Arrivent ensuite le sublime « Dorian », le captivant « Fuel To Fire » et le saisissant « Camera’s Rolling ». La voix éthérée d’Agnes nous fait inévitablement voyager. Incroyablement transcendante, elle se marie à la perfection à celles de ses deux talentueuses musiciennes, l’une au violoncelle et l’autre aux machines. Alors qu’elle nous envoûte, des ombres et des images de la scène — avec effets — se projette sur l’écran en arrière-plan. On se laisse alors facilement porter par cette scénographie intimiste et épurée. Au bout de quelques titres, elle prend enfin la parole pour remercier le public en français. ‘Bonsoir. Je m’appelle Agnes’, lâche-t-elle encore dans la langue de Molière avant de revenir à celle de Shakespeare. Trois nouveaux titres sont prévus dans la setlist. En revanche, petite déception concernant le troisième et dernier morceau, « Gemini », plus éloigné de son univers.

L’ambiance monte d’un cran lorsque retentissent les premières notes de « Familiar ». Debout derrière son clavier, au milieu du podium, elle fascine par son interprétation. Viennent ensuite les bouleversants « Run Cried the Crawling » et « It’s Happening Again ». On applaudit les réorchestrations de certains titres proposés pour l’occasion, qui offrent ainsi un nouveau visage. Mention spéciale à la violoncelliste d’origine allemande, qui nous a véritablement conquis par son talent et ses loops parfaitement maîtrisés.

Et le charme se poursuit par « Philharmonics » et « Stretch Your Eyes », puis « Words Are Dead », joué en solo au piano par Agnes Obel lors du rappel.

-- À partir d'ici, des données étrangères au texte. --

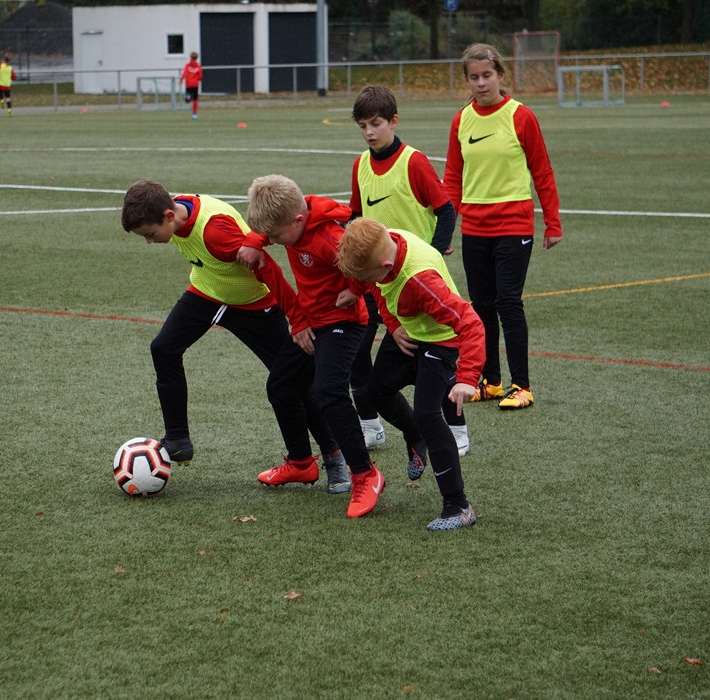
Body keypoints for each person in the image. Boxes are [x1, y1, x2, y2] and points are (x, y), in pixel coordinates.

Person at [120, 179, 350, 493]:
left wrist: (297, 320)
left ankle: (333, 456)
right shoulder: (175, 208)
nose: (149, 241)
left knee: (295, 381)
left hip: (253, 305)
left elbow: (267, 267)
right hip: (206, 292)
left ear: (168, 216)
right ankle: (178, 439)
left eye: (149, 233)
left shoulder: (216, 233)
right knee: (163, 348)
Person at [243, 174, 393, 518]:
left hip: (344, 323)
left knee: (328, 392)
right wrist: (254, 239)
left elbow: (374, 270)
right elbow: (268, 231)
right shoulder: (291, 220)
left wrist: (355, 290)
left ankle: (365, 474)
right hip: (313, 322)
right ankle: (301, 462)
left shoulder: (330, 239)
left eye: (276, 236)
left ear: (298, 221)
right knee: (280, 385)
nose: (273, 241)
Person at [337, 217, 483, 530]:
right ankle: (414, 435)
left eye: (366, 276)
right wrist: (388, 320)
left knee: (428, 414)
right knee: (376, 392)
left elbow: (471, 323)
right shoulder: (383, 240)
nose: (366, 283)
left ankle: (458, 506)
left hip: (440, 341)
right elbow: (376, 284)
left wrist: (468, 378)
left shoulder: (421, 282)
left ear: (386, 265)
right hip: (409, 331)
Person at [349, 84, 469, 457]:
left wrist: (432, 254)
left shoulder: (413, 162)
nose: (369, 132)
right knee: (357, 350)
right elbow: (355, 216)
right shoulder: (360, 165)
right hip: (376, 280)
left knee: (431, 351)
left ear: (394, 121)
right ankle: (371, 426)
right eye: (363, 126)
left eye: (376, 123)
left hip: (413, 278)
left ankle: (457, 430)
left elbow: (445, 210)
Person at [443, 43, 563, 410]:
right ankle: (491, 382)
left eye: (487, 75)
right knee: (481, 307)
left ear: (500, 75)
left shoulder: (521, 116)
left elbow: (542, 171)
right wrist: (445, 230)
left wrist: (553, 222)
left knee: (508, 303)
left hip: (513, 225)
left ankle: (521, 386)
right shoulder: (461, 120)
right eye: (474, 77)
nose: (481, 83)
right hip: (474, 228)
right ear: (466, 80)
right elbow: (453, 178)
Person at [179, 52, 203, 119]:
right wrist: (197, 79)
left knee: (188, 99)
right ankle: (194, 114)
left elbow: (184, 73)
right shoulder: (198, 66)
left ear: (190, 57)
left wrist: (181, 80)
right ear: (196, 58)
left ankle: (189, 98)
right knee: (195, 99)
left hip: (188, 84)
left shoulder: (187, 65)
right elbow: (200, 76)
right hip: (195, 84)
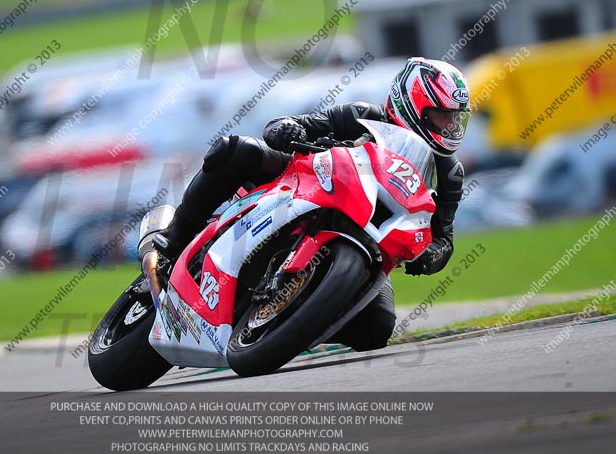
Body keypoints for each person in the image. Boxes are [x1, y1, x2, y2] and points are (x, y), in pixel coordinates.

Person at [153, 57, 471, 351]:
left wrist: (429, 255)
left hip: (371, 245)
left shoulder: (448, 174)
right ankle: (175, 237)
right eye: (442, 115)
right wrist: (289, 130)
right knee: (237, 150)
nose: (449, 126)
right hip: (305, 185)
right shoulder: (362, 116)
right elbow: (292, 123)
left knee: (377, 328)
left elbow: (444, 237)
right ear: (412, 103)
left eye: (454, 118)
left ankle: (293, 322)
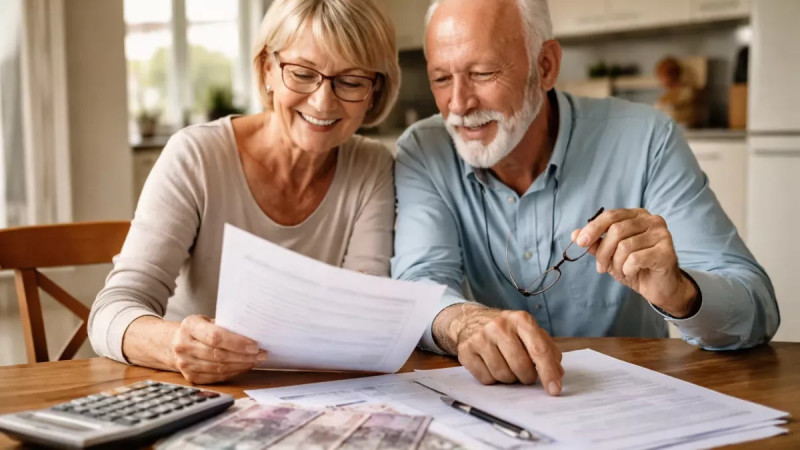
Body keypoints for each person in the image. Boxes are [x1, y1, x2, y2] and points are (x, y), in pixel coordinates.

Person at [392, 0, 779, 396]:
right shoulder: (424, 151)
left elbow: (756, 308)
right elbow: (418, 285)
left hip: (633, 403)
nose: (458, 105)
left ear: (545, 66)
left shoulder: (646, 139)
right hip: (502, 405)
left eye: (483, 73)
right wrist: (464, 323)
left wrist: (680, 292)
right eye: (440, 79)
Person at [89, 0, 400, 384]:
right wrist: (176, 345)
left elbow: (363, 315)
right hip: (194, 393)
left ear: (375, 91)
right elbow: (111, 311)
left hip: (311, 396)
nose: (323, 102)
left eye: (351, 81)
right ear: (267, 69)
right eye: (302, 74)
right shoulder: (197, 156)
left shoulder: (374, 168)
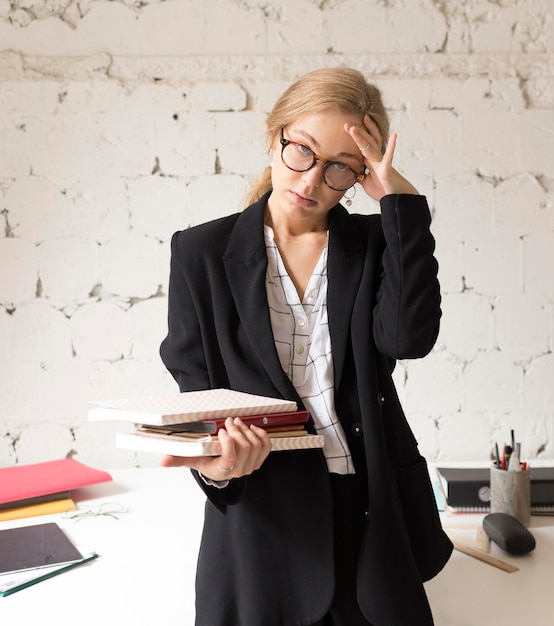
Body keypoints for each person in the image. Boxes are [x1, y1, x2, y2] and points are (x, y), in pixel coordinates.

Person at [159, 66, 452, 626]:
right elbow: (195, 387)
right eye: (302, 151)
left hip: (368, 518)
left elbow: (407, 339)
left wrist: (403, 207)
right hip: (265, 527)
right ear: (276, 137)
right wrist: (220, 467)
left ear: (361, 173)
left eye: (341, 167)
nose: (313, 180)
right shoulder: (200, 253)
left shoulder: (371, 245)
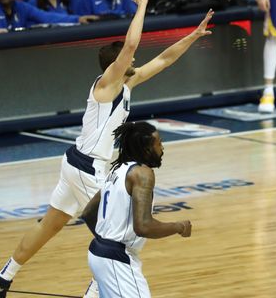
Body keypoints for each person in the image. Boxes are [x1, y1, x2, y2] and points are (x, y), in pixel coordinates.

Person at [0, 0, 213, 298]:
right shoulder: (106, 85)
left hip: (74, 164)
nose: (133, 62)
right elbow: (130, 47)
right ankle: (94, 292)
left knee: (49, 225)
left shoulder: (126, 84)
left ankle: (2, 278)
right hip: (90, 169)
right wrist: (142, 5)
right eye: (127, 61)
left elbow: (164, 59)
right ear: (116, 65)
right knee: (118, 237)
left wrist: (192, 35)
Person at [81, 122, 193, 298]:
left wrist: (105, 242)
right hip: (117, 258)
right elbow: (143, 227)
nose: (162, 148)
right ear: (146, 148)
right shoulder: (142, 173)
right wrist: (179, 226)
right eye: (159, 143)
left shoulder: (118, 169)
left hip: (98, 253)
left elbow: (88, 213)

Bien sûr, l'auteure ne peut pas oublier d'interpréter son hit posé et mélancolique « Riverside », chaleureusement acclamé par le public. La voix fragile et douce de l’interprète nous transperce au plus haut point.

Et c’est par l’envoûtant « The Curse » qu’Agnes Obel termine ce très beau show d’1h30 environ. Une fois encore, la pianiste et chanteuse scandinave a prouvé qu’elle faisait partie de ce cercle restreint d’artistes incontournables de la scène néo-classique et chamber pop, grâce à ses compositions modernes et audacieuses qui continuent de nous enchanter et de nous faire voyager.

Setlist : « Red Virgin Soil », « Dorian », « Fuel To Fire », « Camera's Rolling », « Laymelli » (nouvelle chanson), « Familiar », « Run Cried the Crawling », « It’s Happening Again », « Faustian Deal (nouvelle chanson), « Gemini » (Nouvelle chanson), « Philharmonics », « Stretch Your Eyes »

Rappel : « Words Are Dead » (en solo), « Riverside », « The Curse ».